Our route: starting and ending in Milton Abbot and negotiating a mixture of fields (wet fields), country lanes and green lanes (wet green lanes). Clocked at just under 7 miles, it felt more because of the leg-sapping tramping across soggy fields and a few generous inclines. But it was enjoyable and one to be repeated when the sun is shining.
St Constantine's church at Milton Abbot. It dates from the 14th century but we didn't have time to visit. Something for the future?
Looking west towards Bodmin Moor. It struck me just how many man-maid things were reaching up from the landscape - telegraph poles, storage silos on farms, the tower of Dunterton church and the ever increasing number of wind turbines.
In the hamlet of Meadwell, we came across a group of cottages with this name. Who was Sophia? Who had named the cottages after her? Some doting husband? A secret admirer?

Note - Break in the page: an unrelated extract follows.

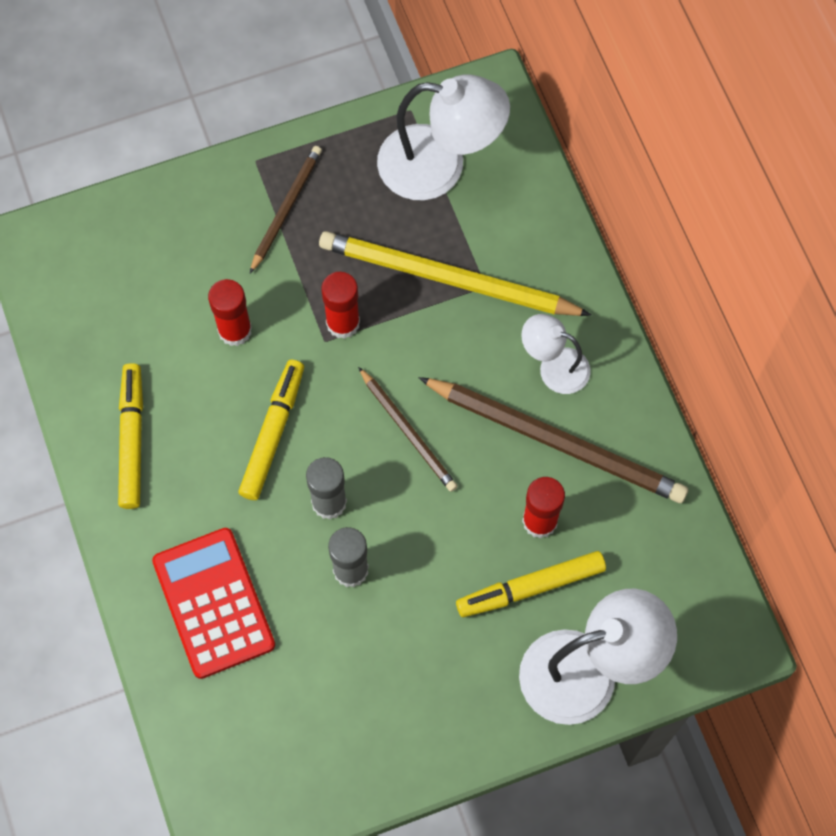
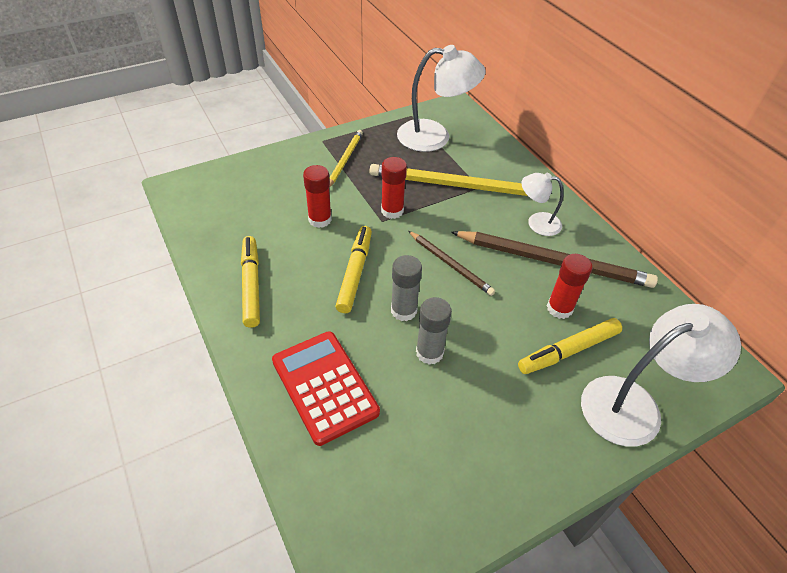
camera: 10 degrees left, 20 degrees down
brown pencil [250,146,322,273] -> yellow pencil [329,130,363,188]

Across the way was the mirror image called Arthur Cottages. Arthur? Who was he and what was his relationship, if any, to Sophia? I haven't been able to find out but I'm speculating that these are the names of two members of the Kelly family, the local 'nobility'. It is probable that it was the Kelly family who built these houses in the first place for their estate workers.  I could be wrong but it seems reasonable.
Roadside artwork, with no visible attribution. It's always pleasing to come across something quirky.
Despite the overcast skies, rain clouds, rain showers and whatever else nature threw at us, one constant feature of the walk were the views. Here's one to the east-ish with St Michael's church at Brentor, with Dartmoor beyond.
Finger post signs are, of course, not uncommon but, as a relatively rare feature, it was interesting to come across this one that had the points of the compass marked. At some point in the past, before decent road maps and sat navs, it was obviously important for travellers to know the direction in which they were going, as well as the names of towns en route.

The snowdrops are getting into their stride now. Although there has been lots of rain, the temperatures have been relatively mild, resulting in a burst of activity in the plant world.

Almost missed this trig point lurking in the hedge by the side of the road. Quite a big chip off the top but otherwise in good condition.
The flush plate gives the number S5681. A quick Google reveals that it's located at Ramsdown Plantation and dates from 1950. It's a third order point, that filled in the gaps between the second order stations, that filled in the gaps between the primary pillars. So, now you know. There's more to these concrete blocks than meets the eye.
On the scale of trigophilia, I reckon I'm pretty low down, although my writings might suggest otherwise. Take a look at Trigpointing.uk to see how obsessive some people are. As an example, I give you the young lady above who, when she saw S5681, "just had to give it a hug". And upload a photograph of this romantic moment onto the Trgpointing website, just one of many such episodes in her life. Although I will appreciate a trigpoint if I come across one, I wouldn't go too far out of my way to find it. Unlike some people who seem to spend all of their spare time 'bagging' them. Having said that, bagging them is a great incentive to get out into the countryside and take some exercise.
Mud, mud, glorious mud. A pretty typical paddling-in-the-mire part of the walk. Hooray for good boots. Lots of sloshing but completely dry feet.
Looking west-ish towards Kit Hill, just above where we live. Looks like the weather there was not good when this photograph was taken. Not a surprise as the weather was not good everywhere.
With superb timing, the final shower came on just in time to get us wet before we got in to our cars to go home.